■ KUTIPAN BACAAN ■
|---|

Merayakan musik metal tak selalu dengan moshing, crowd surfing, atau wall of death. Down For Life, kala tampil di Rock in Solo 2025, meminta para penonton untuk saling berpelukan di tengah kerumunan. Mereka menyebutnya: wall of love.
***
“Buka! Belah dua! Lebih lebar! Ke kanan dan ke kiri!”
Stephanus Adjie, vokalis Down For Life, memekik dari panggung seperti sang juru komando perang. Tangannya terangkat, menunjuk kerumunan yang sejak tadi liar berlarian dalam pusaran moshpit.
Hujan yang semakin deras menyisir rambut dan wajah ribuan metalhead, mengubah arena Rock in Solo menjadi kubangan lumpur raksasa.
Orang-orang, yang tadi saling sikut, saling dorong, saling gotong, perlahan membelah diri ke dua arah. Ada yang tergesa menarik temannya, ada yang menyeka mata penuh lumpur, ada yang masih berteriak karena mabuk adrenalin.
Namun, semuanya patuh pada instruksi sang frontman Down For Life: area tengah moshpit harus dikosongkan.
Inilah detik-detik yang biasanya jadi klimaks: wall of death. Dua sisi kerumunan akan saling berlari lalu bertubrukan. Saya berdiri tepat di belakang garis kiri, napas masih berantakan setelah barusan moshing. Jantung saya menggedor dada, menunggu hitungan “one, two, three!” yang akan jadi sinyal untuk melempar diri ke benturan besar itu–ritual yang menurut saya paling ikonik di konser metal.
Tapi pada malam itu, sesuatu yang “agak lain” terjadi. Adjie, mengambil jeda. Nada suaranya lebih rendah, hampir seperti bicara kepada temannya sendiri.
“Malam ini… jangan ada yang saling menyakiti. Banyak kawan-kawan kita jadi korban para ‘jagoan’ di moshpit. Tragedi di Malang kemarin, biarlah jadi pelajaran,” serunya, malam kemarin.

|---|

■ SOAL LATIHAN 1 ■
Tentukan apakah setiap pernyataan berikut sesuai dengan tulisan tentang penampilan Down For Life. Jawab ya atau tidak, lalu kutip kata-kata penentunya dari tulisan itu. (a) Stephanus Adjie adalah vokalis Down For Life. (b) Penampilan itu berlangsung dalam cuaca cerah. (c) Down For Life meminta penonton saling berpelukan di tengah kerumunan.
■ SOAL LATIHAN 2 ■
Tuliskan ulang dengan persis bagian kutipan bacaan yang dimulai dengan "Merayakan musik metal" dan berlanjut sampai "dalam pusaran moshpit.".

|---|

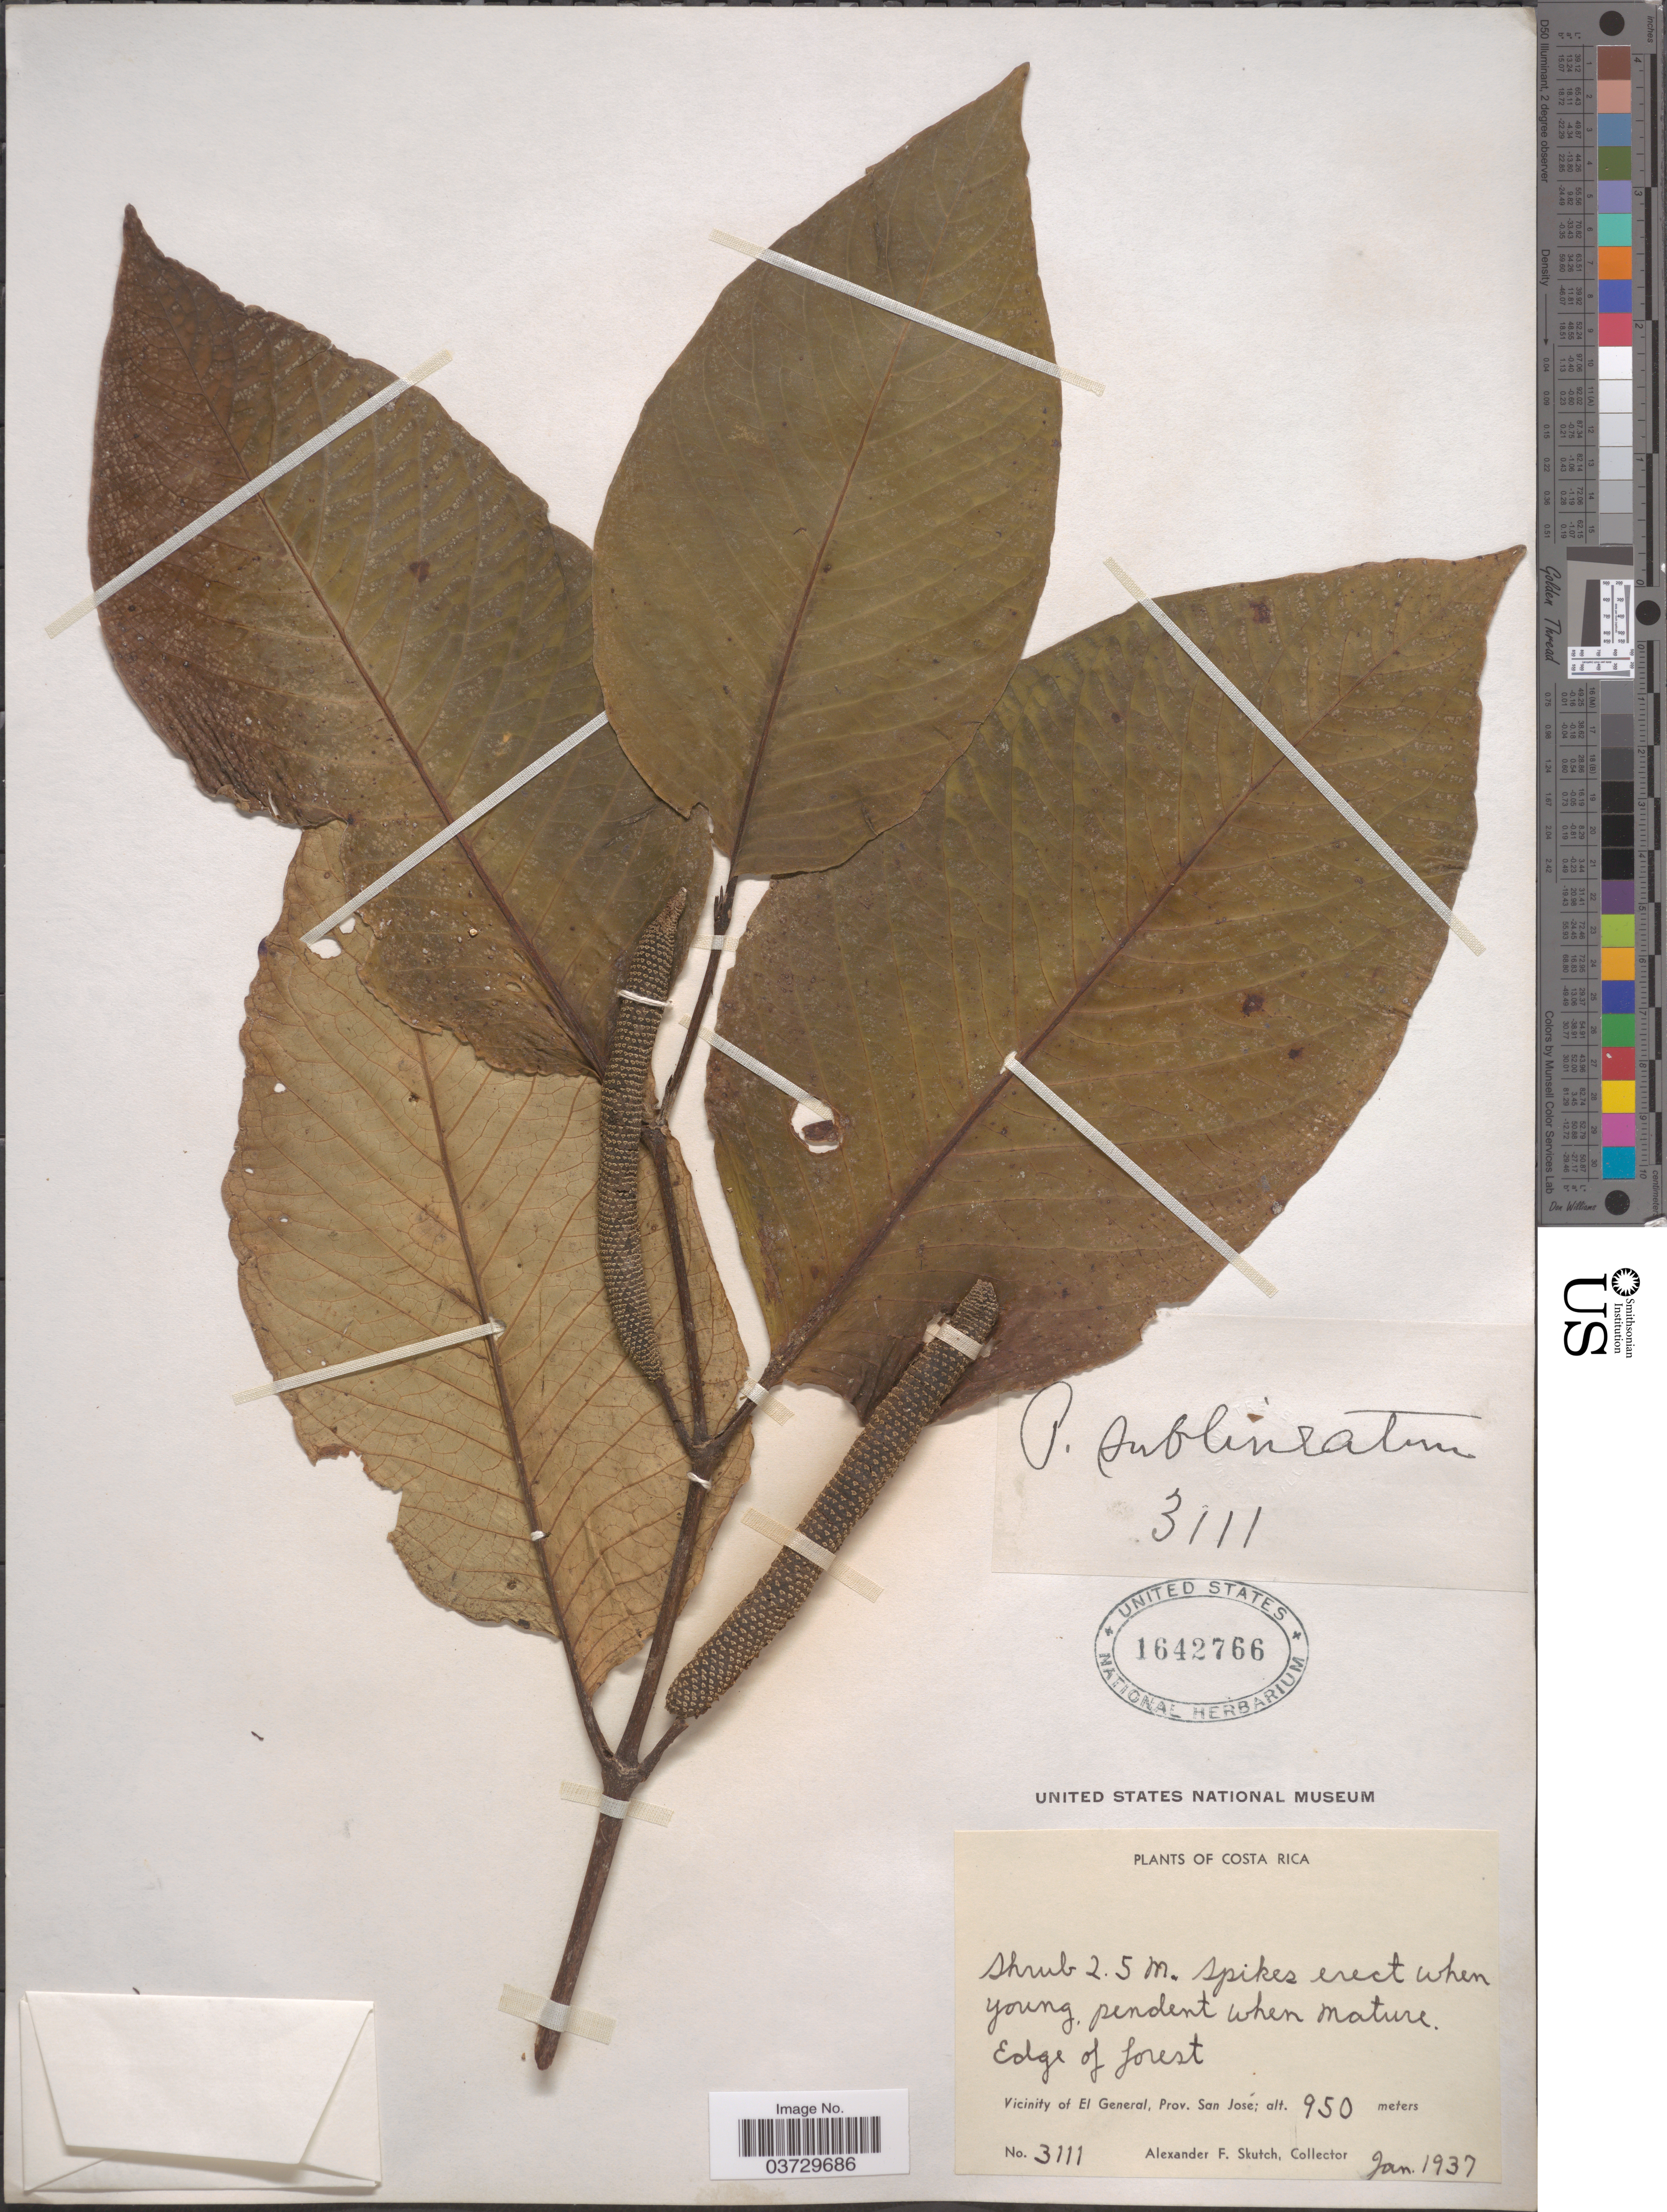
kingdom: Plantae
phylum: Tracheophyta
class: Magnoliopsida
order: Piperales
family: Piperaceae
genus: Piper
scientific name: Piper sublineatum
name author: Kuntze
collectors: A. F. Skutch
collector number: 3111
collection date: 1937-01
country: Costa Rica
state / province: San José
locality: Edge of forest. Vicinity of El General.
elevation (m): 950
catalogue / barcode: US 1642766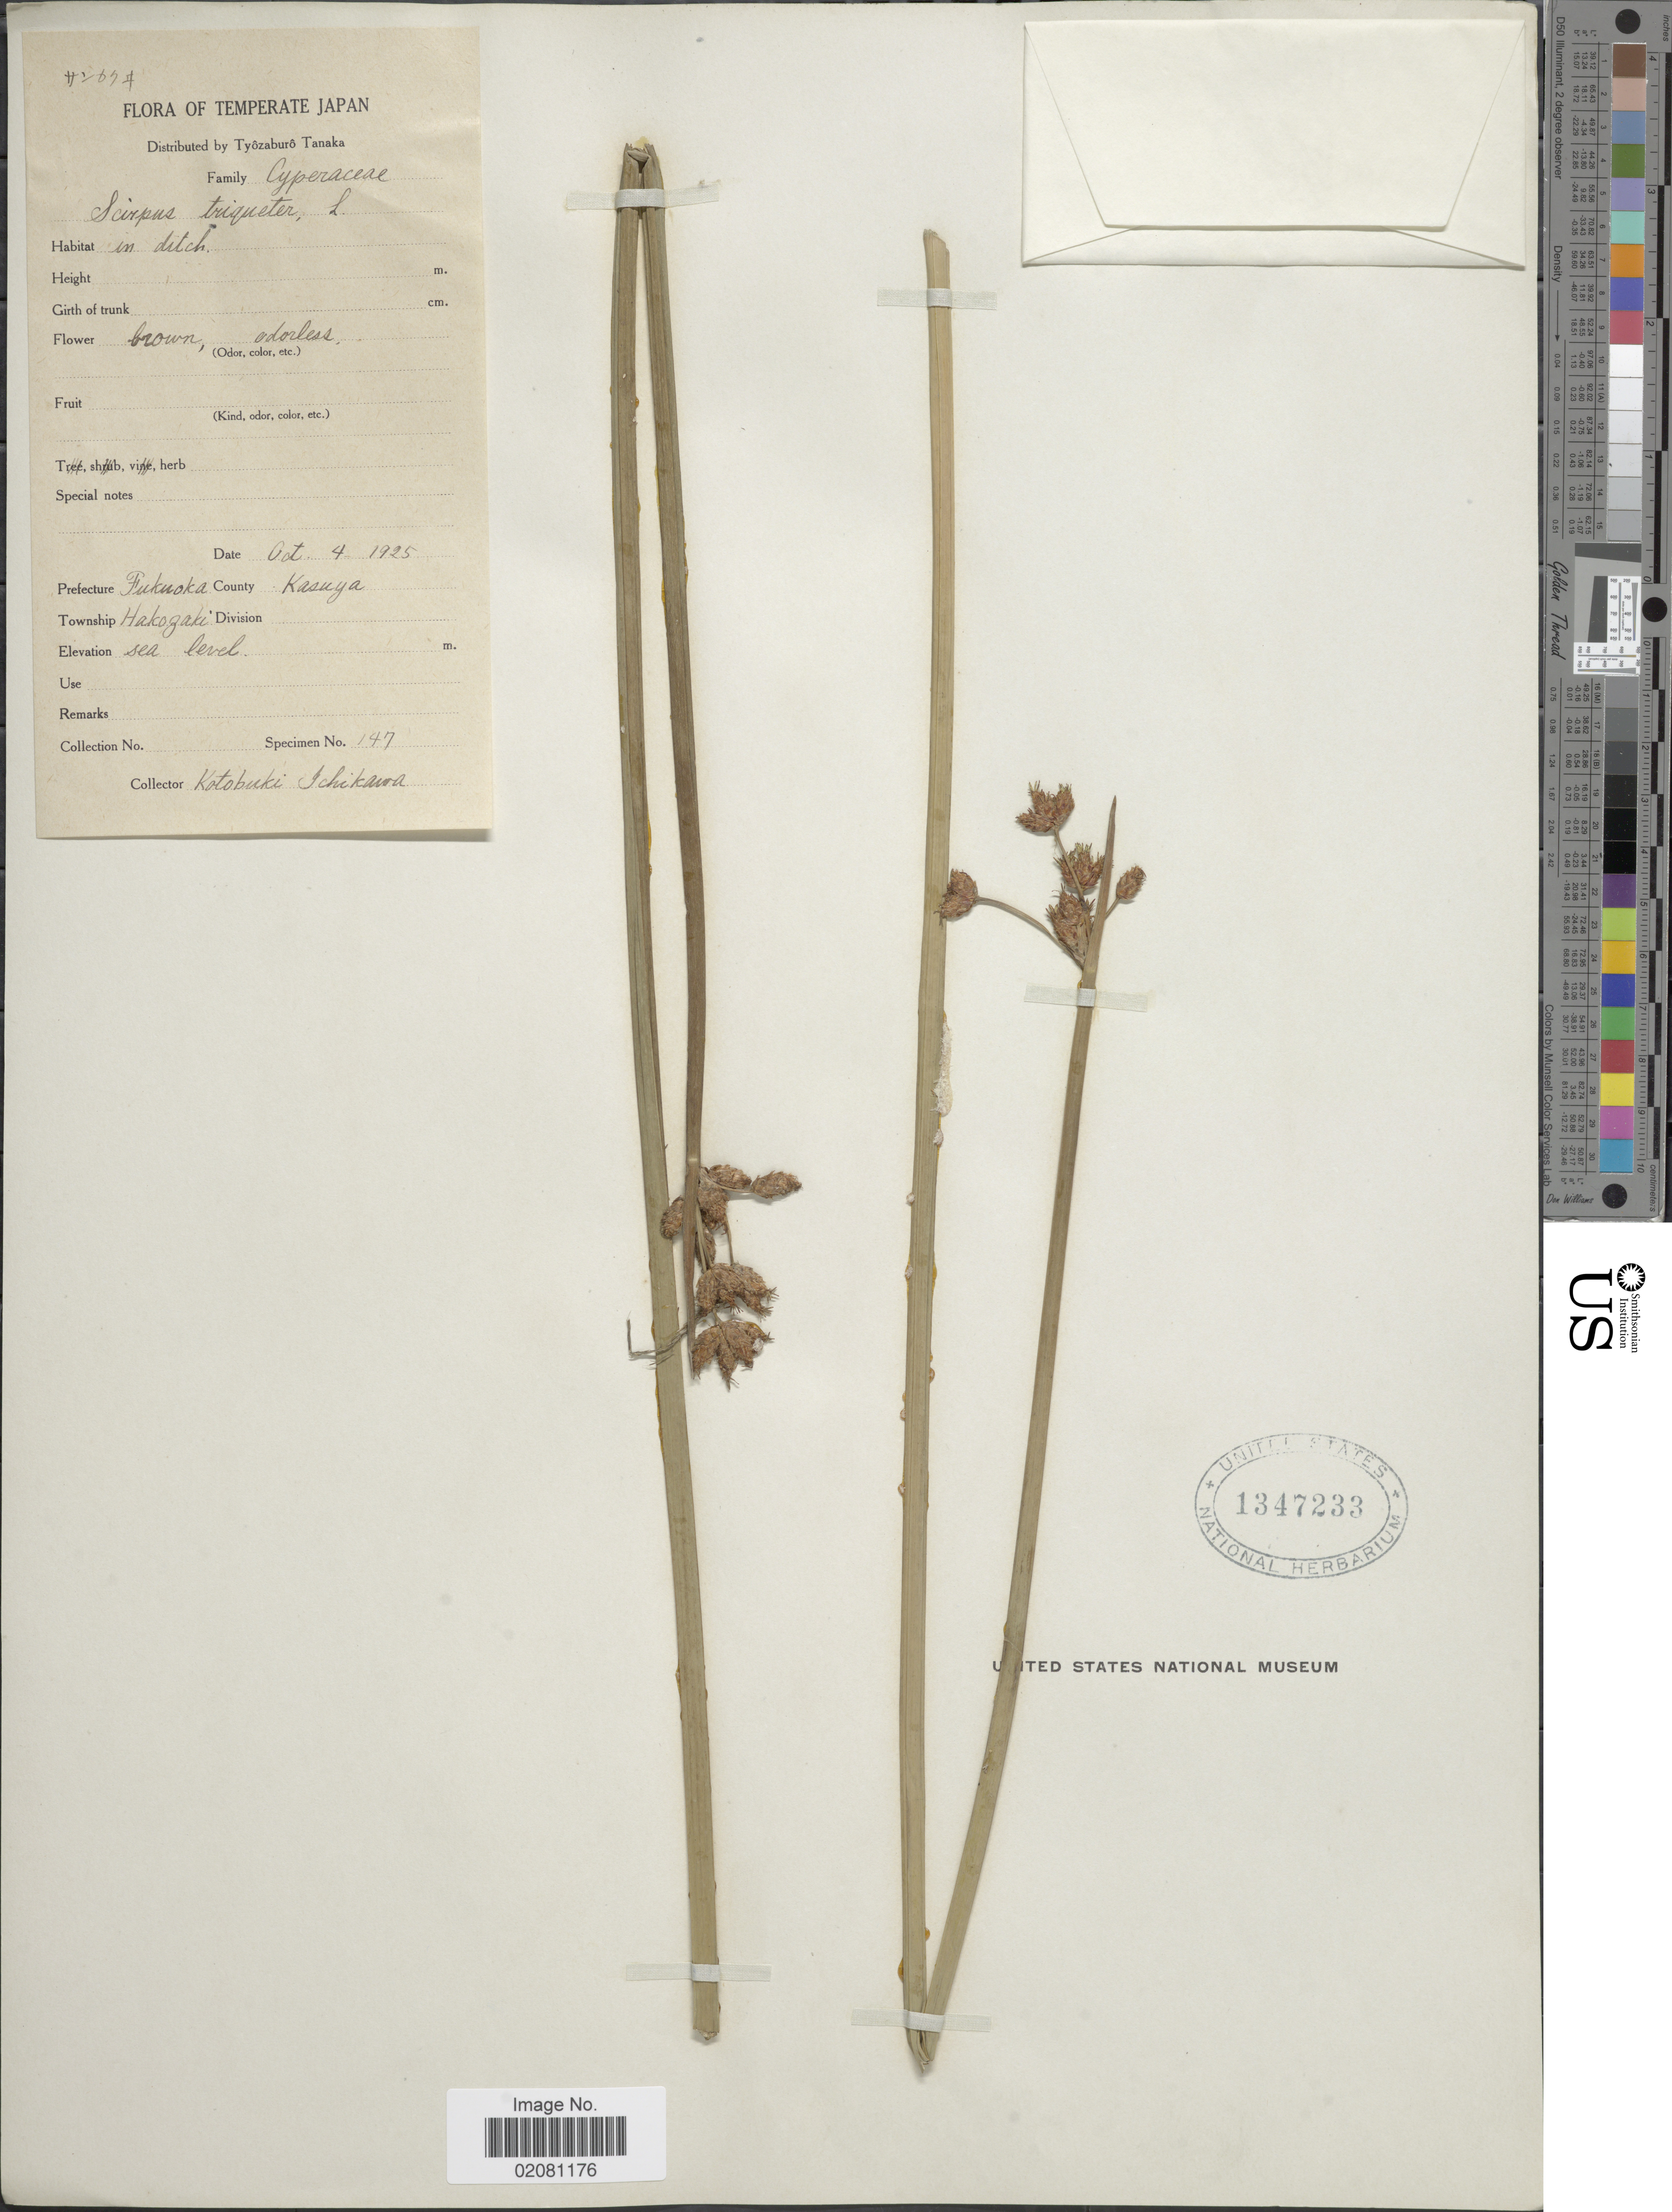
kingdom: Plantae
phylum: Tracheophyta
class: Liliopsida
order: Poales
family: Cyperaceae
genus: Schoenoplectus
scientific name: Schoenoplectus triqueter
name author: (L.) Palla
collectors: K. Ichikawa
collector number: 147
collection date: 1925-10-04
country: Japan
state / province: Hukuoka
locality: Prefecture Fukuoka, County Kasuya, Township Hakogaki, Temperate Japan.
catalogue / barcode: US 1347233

|---|

■ PEMBAHASAN JAWABAN 1 ■
(a) Ya: "Stephanus Adjie, vokalis Down For Life"
(b) Tidak: "Hujan yang semakin deras menyisir rambut dan wajah ribuan metalhead"
(c) Ya: "meminta para penonton untuk saling berpelukan di tengah kerumunan"

■ PEMBAHASAN JAWABAN 2 ■
Merayakan musik metal tak selalu dengan moshing, crowd surfing, atau wall of death. Down For Life, kala tampil di Rock in Solo 2025, meminta para penonton untuk saling berpelukan di tengah kerumunan. Mereka menyebutnya: wall of love.
***
“Buka! Belah dua! Lebih lebar! Ke kanan dan ke kiri!”
Stephanus Adjie, vokalis Down For Life, memekik dari panggung seperti sang juru komando perang. Tangannya terangkat, menunjuk kerumunan yang sejak tadi liar berlarian dalam pusaran moshpit.